CSA stands for Community Supported Agriculture, and is a program in which local subscribers pay for shares of produce, which they receive on a weekly basis as crops are harvested. Typically, members help with delivery of the crops throughout the season and are able to develop relationships with the farmers and other subscribers, learning about local food growth and seeing how crops are produced. Subscribers enter into a contract with a farm for an entire season, thus ensuring income for the farmers and food such as vegetables, fruits and dairy for the customers.
Many Meadville residents prefer to patronize local farmers as opposed to large supermarket chains to obtain their produce. Subscribing to a local CSA offers an opportunity for people to promote community success and shop in an eco-friendly manner, by avoiding the need for commercial packaging and shipping of crops. ”I want to see the local farmers being successful,” one local subscriber stated. ”Joining the CSA has opened me up to a new community, and my vegetables are always fresh.”

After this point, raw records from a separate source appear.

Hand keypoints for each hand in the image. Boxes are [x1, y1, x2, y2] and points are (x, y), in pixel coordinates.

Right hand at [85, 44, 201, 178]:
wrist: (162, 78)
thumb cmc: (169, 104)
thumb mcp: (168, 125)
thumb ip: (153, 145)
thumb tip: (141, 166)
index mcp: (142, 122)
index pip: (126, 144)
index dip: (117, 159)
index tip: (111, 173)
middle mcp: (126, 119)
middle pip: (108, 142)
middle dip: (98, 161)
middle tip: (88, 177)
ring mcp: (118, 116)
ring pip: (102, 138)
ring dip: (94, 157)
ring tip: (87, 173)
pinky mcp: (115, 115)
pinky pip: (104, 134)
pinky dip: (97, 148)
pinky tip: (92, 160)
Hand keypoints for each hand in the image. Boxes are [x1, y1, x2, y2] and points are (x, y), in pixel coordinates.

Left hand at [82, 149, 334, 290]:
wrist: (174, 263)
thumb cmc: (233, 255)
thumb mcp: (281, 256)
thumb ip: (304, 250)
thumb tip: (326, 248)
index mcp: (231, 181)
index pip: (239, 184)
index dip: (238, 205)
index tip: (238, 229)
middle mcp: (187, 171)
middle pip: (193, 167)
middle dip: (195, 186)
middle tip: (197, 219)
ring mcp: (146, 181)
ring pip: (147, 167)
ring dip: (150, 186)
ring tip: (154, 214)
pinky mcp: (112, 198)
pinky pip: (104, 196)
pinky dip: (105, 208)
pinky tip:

This particular subscriber, who did not wish to be identified, was interviewed while buying produce at a local supermarket. She says that she will still buy some of her produce at the supermarket, due to the inconsistent nature of the CSA deliveries. Because crops are distributed as they are harvested, the types of food offered change each week and amounts vary. For some residents, these limitations that accompany CSA subscription discourage membership.
One local resident, Martha Stevens, enjoys using local produce but dislikes the structure and lack of accommodation associated with these programs. ”I travel for work, so I can’t always be here to pick up deliveries or use the food before it spoils. I also like the freedom to plan my own menu,” she stated in an email interview. Several area CSAs provide recipes each week to encourage subscribers to make use of the unfamiliar crops they may receive.
Ms. Stevens said that she tries to buy produce from farmers markets, but they frequently operate at times that are difficult to coordinate with her schedule. ”Buying local just isn’t convenient.” With an ever-increasing push to “go green” and buy local food, it remains to be seen how Meadville area farms will accommodate the growing demand and increasing constraints from consumers.